Other trials are looking at earlier use of 177Lu-PSMA-617, such as the randomized phase 2 ENZA-p trial (NCT04419402) from the Australian and New Zealand Urogenital and Prostate Cancer Trials Group, whose data showed the efficacy of using adaptive dosing to combine the drug with enzalutamide as first-line therapy for mCRPC. Investigators reported improved prostate-specific antigen PFS for the combination, with a median of 13 months vs 7.8 months for enzalutamide alone (HR, 0.43; 95% CI, 0.29-0.63; P < .001).10
Morris is also involved in the ongoing phase 3 PSMAddition study (NCT04720157), which is investigating the combination of 6 cycles of 177Lu-PSMA-617 with standard-of-care ARPI plus ADT vs standard of care alone in patients with metastatic hormone-sensitive prostate cancer (mHSPC). The primary end point is rPFS, with OS being a key secondary end point. He said the study has fully accrued its target number of approximately 1126 patients to be randomly assigned on a 1:1 basis. Due to the longer rPFS and OS expected of this population, Morris said this trial will take longer to yield results compared with VISION or PSMAfore.

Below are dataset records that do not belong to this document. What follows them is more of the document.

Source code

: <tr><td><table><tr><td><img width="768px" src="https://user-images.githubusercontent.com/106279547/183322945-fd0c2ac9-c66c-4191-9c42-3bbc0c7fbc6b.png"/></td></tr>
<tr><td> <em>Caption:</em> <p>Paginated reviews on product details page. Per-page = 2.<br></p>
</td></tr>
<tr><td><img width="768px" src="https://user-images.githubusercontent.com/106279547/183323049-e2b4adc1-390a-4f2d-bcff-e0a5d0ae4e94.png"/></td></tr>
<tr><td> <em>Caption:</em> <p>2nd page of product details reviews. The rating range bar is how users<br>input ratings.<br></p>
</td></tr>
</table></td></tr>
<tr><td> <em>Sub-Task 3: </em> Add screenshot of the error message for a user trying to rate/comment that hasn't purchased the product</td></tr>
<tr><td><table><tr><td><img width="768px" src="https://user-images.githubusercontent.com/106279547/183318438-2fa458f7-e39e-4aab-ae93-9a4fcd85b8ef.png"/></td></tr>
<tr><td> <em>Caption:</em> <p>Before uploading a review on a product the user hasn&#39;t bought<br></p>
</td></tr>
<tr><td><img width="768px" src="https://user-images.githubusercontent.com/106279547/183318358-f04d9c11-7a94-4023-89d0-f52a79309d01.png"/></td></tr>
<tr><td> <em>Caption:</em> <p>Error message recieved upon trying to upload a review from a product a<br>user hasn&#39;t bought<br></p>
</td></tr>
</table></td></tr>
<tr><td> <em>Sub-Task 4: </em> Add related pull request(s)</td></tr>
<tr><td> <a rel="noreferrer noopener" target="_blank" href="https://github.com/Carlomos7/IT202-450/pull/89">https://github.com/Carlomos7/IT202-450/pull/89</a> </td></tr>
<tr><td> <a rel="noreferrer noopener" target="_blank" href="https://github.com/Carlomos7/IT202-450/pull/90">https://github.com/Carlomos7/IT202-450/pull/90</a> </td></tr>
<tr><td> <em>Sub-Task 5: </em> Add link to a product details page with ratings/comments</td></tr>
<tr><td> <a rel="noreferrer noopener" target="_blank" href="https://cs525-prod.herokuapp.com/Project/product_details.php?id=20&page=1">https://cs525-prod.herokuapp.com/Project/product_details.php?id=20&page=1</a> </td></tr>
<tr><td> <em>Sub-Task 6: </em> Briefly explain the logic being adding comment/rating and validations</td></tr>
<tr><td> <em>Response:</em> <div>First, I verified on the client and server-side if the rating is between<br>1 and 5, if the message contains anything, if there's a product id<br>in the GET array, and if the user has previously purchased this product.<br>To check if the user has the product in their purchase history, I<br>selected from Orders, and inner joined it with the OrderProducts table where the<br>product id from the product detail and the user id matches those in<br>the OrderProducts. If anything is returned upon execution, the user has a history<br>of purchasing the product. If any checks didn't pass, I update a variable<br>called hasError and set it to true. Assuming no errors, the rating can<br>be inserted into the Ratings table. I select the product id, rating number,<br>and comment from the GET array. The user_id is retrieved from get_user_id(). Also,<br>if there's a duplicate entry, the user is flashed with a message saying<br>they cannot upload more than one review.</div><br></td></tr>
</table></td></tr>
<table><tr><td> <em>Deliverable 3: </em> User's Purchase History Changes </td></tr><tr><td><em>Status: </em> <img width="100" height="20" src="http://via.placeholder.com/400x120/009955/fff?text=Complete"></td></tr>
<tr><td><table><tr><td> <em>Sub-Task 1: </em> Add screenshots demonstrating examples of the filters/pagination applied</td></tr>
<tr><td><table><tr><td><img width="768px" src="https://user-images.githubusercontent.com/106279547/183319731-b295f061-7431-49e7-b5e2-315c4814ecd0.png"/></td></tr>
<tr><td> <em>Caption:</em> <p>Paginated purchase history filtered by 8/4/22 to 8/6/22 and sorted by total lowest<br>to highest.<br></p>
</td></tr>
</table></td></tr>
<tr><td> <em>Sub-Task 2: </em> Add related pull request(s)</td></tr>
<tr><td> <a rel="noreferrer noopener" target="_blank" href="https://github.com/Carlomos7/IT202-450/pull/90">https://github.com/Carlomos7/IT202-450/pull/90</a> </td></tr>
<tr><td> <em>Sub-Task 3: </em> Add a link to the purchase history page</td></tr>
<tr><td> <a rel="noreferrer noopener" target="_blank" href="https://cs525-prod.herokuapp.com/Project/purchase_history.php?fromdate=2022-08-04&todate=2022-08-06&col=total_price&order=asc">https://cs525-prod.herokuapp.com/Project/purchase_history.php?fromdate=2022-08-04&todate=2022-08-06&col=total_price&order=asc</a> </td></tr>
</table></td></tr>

Garmezy noted that data from the ARASENS (NCT02799602) and PEACE1 (NCT01957436) trials of ADT, ARPI, and docetaxel demonstrated the advantage of triplet therapy in the mHSPC setting vs chemotherapy plus ADT. “Because of that story, I am thinking that [177Lu-PSMA-617] in that setting might do the same thing that chemotherapy is doing, which is debulking the disease, reducing the amount of potential resistant clones that can develop to hormonal therapy, and therefore extending the duration in the hormone-sensitive setting,” he said.
Another ongoing trial, PSMA-DC (NCT05939414), is comparing 177Lu-PSMA-617 with observation in the oligometastatic setting after radiation to all sites of disease, with the goal of controlling progression and the need for ADT/ castration. “Is there a way that we can use this to help or one day cure a patient with low-volume metastatic disease?” Garmezy asked. “Or is there a way to at least improve the QOL of men and extend their survival, whether it’s delaying castration [or] improving the time with no skeletal events…or bone pain? We are at the beginning of the radioligand chapter in prostate cancer and look forward to more results to improve the lives of men with prostate cancer.”